Before 2009: Corona was signed out of Venezuela as a 16-year-old in 2003. Just 17 years old at the time, Corona debuted in the organization in 2004 with the Yankees affiliate in the Gulf Coast League, hitting .261 in 36 games.
Moved slowly through the system, Corona would spent parts of the next two and a half seasons advancing no higher than High-A Tampa. But in the last week of July 2007, Corona earned his first promotion to Double-A Trenton, hitting .221 in limited action and earning a championship ring.
Corona returned to Trenton in 2008, where he spent the entire season. He played 129 games, including 30 at shortstop. There, it became clear he was better suited as a second baseman, as he made nine errors at shortstop and just three at second base, despite playing 99 more games at that position.
He also put together a strong season from an offensive standpoint, hitting .274 with three home runs, 39 RBI and 24 stolen bases. His combination of slick fielding, consistent hitting and speed caught the eye of the Seattle Mariners, who selected him in the Major League phase of the Rule 5 draft prior to the start of the 2009 season.

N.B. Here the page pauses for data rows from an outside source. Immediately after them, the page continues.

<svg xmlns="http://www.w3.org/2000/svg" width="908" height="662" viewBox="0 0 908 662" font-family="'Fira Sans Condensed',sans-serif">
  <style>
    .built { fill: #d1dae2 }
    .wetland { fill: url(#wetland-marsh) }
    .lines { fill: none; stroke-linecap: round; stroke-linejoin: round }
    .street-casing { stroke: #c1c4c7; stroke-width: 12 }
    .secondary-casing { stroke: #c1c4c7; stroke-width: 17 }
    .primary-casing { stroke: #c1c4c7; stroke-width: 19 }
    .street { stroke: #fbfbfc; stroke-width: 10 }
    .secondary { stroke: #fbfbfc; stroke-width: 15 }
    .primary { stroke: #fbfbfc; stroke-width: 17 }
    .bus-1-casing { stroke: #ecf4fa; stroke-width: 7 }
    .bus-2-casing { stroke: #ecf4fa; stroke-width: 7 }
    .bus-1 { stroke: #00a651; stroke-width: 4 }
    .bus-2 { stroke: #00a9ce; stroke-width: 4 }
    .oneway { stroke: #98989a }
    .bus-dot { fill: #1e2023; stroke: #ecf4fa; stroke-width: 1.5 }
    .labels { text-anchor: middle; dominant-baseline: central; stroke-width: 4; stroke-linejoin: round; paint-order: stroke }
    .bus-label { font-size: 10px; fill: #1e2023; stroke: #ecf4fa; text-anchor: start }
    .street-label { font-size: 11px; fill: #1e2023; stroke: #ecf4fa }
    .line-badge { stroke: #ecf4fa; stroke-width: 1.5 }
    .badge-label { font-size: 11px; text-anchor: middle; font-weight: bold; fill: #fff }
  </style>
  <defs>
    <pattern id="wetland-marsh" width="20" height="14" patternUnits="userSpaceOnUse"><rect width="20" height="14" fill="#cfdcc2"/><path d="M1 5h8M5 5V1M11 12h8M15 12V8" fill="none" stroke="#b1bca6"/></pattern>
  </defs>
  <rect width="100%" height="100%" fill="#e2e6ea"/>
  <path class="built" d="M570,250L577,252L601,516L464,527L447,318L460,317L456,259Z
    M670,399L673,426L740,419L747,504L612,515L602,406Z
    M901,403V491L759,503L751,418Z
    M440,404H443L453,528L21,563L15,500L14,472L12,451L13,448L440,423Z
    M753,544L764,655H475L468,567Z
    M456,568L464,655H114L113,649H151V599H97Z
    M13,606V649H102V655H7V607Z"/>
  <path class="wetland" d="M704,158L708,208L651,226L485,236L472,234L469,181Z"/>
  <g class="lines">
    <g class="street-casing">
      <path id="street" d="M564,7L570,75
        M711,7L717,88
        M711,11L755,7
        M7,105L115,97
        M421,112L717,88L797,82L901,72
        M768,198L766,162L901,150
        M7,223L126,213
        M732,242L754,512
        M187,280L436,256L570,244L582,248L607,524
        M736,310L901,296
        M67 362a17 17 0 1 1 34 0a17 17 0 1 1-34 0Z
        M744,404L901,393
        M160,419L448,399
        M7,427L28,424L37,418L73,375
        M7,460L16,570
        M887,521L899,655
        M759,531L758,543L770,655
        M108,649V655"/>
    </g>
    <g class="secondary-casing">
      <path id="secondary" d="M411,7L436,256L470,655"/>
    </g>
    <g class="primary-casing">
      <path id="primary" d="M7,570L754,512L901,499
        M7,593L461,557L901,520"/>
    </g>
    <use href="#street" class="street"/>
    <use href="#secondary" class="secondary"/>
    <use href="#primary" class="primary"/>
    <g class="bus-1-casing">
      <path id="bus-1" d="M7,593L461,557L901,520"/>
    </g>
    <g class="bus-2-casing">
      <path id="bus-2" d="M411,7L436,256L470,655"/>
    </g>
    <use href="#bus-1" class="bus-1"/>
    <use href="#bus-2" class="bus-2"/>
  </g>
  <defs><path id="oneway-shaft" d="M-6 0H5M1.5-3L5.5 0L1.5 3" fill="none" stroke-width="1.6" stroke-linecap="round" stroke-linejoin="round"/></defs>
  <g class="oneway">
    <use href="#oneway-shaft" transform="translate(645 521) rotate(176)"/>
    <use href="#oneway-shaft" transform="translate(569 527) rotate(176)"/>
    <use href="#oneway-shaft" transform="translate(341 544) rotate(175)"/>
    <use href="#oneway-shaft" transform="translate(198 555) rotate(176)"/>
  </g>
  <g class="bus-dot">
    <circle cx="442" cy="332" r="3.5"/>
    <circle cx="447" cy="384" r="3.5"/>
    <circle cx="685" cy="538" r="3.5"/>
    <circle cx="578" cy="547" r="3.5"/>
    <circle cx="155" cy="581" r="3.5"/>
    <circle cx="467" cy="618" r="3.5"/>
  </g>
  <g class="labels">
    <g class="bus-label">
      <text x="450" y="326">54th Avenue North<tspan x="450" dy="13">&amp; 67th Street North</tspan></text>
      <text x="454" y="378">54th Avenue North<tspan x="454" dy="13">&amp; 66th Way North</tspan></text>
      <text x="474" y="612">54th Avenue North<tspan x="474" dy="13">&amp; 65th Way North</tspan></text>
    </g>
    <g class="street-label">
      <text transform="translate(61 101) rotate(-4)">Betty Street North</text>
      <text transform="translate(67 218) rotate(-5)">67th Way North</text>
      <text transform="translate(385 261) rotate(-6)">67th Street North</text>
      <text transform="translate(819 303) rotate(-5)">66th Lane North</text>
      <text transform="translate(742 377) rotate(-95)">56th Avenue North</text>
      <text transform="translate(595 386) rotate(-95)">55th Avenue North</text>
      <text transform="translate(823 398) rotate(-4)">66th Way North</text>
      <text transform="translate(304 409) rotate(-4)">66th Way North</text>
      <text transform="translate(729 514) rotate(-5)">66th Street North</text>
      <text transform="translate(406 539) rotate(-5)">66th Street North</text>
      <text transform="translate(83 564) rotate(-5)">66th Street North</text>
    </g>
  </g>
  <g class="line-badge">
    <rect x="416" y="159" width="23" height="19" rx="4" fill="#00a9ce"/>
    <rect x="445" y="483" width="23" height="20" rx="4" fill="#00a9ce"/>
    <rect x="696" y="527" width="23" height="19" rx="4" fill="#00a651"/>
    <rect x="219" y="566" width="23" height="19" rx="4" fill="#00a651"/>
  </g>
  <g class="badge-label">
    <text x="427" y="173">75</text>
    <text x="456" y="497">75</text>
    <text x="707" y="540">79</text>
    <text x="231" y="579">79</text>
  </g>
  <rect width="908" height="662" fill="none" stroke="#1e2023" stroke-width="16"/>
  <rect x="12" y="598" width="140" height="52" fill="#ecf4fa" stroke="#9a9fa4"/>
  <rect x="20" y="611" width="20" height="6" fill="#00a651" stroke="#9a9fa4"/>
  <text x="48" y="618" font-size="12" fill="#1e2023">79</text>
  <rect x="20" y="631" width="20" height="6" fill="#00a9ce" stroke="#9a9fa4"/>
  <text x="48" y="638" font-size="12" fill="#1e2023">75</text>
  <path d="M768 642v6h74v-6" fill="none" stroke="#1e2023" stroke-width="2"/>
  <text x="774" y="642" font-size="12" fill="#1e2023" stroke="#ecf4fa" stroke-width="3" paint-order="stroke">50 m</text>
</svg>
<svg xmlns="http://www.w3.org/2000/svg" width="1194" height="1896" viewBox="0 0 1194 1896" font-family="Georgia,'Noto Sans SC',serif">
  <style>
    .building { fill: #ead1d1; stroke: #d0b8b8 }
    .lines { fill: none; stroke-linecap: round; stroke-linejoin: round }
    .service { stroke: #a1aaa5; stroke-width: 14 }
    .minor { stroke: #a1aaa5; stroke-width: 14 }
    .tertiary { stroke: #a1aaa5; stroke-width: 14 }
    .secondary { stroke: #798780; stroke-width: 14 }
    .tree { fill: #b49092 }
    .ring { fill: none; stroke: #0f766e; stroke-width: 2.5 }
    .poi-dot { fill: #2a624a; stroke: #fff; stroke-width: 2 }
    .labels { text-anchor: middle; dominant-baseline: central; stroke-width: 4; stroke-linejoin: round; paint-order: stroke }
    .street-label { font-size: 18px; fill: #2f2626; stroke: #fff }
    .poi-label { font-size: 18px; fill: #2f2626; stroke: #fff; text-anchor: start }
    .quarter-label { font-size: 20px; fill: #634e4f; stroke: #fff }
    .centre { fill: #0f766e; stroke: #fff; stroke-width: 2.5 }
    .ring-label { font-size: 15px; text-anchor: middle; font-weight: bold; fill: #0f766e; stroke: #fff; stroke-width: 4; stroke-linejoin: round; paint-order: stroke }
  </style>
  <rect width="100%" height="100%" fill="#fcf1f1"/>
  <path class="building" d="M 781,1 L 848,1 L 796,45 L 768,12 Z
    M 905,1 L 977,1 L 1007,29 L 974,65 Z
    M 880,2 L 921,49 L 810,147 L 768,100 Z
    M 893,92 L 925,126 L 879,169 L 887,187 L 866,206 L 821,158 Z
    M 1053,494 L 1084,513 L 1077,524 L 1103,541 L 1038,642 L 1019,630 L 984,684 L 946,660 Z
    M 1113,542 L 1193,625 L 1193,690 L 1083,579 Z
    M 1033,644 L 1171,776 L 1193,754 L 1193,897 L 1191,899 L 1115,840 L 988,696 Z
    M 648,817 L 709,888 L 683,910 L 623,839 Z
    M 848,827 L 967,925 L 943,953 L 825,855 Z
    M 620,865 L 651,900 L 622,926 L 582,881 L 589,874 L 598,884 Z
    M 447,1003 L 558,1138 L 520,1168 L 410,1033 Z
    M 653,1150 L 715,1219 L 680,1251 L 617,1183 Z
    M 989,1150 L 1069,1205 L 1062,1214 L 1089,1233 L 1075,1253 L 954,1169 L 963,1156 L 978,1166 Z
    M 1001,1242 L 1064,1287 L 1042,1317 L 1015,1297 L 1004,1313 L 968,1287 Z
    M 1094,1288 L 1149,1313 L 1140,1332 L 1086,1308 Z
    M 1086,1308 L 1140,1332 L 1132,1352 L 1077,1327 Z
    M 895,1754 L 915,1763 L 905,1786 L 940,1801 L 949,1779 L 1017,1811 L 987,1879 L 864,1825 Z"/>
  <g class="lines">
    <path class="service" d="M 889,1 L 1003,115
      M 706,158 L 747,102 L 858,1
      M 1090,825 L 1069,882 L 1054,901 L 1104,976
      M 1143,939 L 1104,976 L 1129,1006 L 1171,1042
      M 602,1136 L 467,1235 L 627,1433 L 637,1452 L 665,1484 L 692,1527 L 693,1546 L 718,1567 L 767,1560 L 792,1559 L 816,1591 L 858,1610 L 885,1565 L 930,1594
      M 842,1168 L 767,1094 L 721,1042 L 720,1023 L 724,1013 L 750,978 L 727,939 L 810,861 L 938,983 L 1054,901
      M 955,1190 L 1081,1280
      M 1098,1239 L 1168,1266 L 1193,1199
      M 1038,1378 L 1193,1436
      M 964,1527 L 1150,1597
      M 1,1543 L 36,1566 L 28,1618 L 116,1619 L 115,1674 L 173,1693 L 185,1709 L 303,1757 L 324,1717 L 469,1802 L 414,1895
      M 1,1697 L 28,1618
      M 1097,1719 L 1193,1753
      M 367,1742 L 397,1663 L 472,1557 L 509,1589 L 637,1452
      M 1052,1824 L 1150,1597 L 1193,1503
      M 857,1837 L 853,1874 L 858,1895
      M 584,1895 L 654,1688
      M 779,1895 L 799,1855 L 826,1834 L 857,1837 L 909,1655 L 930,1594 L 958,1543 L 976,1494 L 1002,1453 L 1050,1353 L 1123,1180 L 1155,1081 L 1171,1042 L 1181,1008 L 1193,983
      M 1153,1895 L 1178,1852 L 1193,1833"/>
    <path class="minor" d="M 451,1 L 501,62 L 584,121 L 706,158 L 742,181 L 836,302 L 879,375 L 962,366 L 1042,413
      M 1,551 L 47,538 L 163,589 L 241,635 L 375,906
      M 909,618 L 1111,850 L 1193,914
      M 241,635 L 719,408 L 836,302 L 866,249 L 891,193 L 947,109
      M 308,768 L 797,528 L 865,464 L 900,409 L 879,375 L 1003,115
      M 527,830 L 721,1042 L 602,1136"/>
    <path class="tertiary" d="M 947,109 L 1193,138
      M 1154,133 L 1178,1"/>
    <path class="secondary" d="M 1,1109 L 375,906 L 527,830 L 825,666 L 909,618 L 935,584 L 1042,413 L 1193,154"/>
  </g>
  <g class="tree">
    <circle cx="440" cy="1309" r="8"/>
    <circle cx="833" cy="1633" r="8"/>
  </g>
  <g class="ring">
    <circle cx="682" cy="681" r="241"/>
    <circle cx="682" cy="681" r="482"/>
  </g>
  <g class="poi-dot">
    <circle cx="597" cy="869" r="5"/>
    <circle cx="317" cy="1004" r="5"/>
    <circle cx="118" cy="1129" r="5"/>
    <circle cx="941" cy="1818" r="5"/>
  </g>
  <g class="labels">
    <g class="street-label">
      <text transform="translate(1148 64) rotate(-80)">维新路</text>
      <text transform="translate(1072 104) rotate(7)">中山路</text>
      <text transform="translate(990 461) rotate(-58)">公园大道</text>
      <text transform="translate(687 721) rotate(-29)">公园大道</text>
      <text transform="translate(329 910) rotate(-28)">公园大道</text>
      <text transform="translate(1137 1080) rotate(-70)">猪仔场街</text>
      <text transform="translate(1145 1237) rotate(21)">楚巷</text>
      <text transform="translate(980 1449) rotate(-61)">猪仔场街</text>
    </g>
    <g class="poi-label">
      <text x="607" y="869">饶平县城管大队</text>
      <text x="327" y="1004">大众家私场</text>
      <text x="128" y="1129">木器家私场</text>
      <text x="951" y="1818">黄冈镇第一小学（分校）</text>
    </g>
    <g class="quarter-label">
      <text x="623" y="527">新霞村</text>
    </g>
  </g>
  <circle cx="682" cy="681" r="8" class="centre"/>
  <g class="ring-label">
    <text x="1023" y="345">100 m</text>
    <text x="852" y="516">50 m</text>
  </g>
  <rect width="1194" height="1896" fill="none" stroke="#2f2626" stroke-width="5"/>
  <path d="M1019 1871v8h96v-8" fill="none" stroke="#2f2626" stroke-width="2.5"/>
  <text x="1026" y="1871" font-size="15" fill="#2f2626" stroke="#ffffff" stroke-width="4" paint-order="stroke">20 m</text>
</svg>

2009: Corona entered 2009 spring training with a legitimate chance to make the Seattle Mariners out of camp. Of course, if he didn’t, he’d have to be offered back to the Yankees organization.
He didn’t make it. He was offered back. They gladly took him back.
“It’s a little tough (to have to come back to Double-A), but you have to live with the bad things,” Corona said prior to the start of the season.
“I think it’s a great thing that they gave me the opportunity to spend most of spring training over there. But I come back to Double-A and hope to move forward and to try to do my best. (Facing more experienced pitchers) was a good thing. I think I proved I can play over there. Every day, you learn a lot, and in that last month I learned a lot.”
At the Double-A level, Corona put together a nice season. In 85 games, he hit .287 with three home runs and 26 RBI. And while his numbers might not show it, he seemed to develop a little more power to the right side of the field. Corona also walked (56) more times than he struck out (50), and was pretty consistent throughout the season.
Corona was called up to Triple-A Scranton twice this year, once in May and once in August. Neither one went particularly well. Overall, his Triple-A numbers (.200, 3 HR, 14 RBI) aren’t particularly good, but he did seem to improve in his second stint.
After 2009: Corona is still just 23 years old, and has more value than people likely realize. He profiles very, very similarly to Ramiro Pena, and you see where Pena started the season this year. Thing is, Pena has proven he can play everywhere, whereas Corona is pretty much limited to second base.
Reeginald would go a long way towards finally sticking in the big leagues if he could display some more versatility…but the question is, where will that big league opportunity come?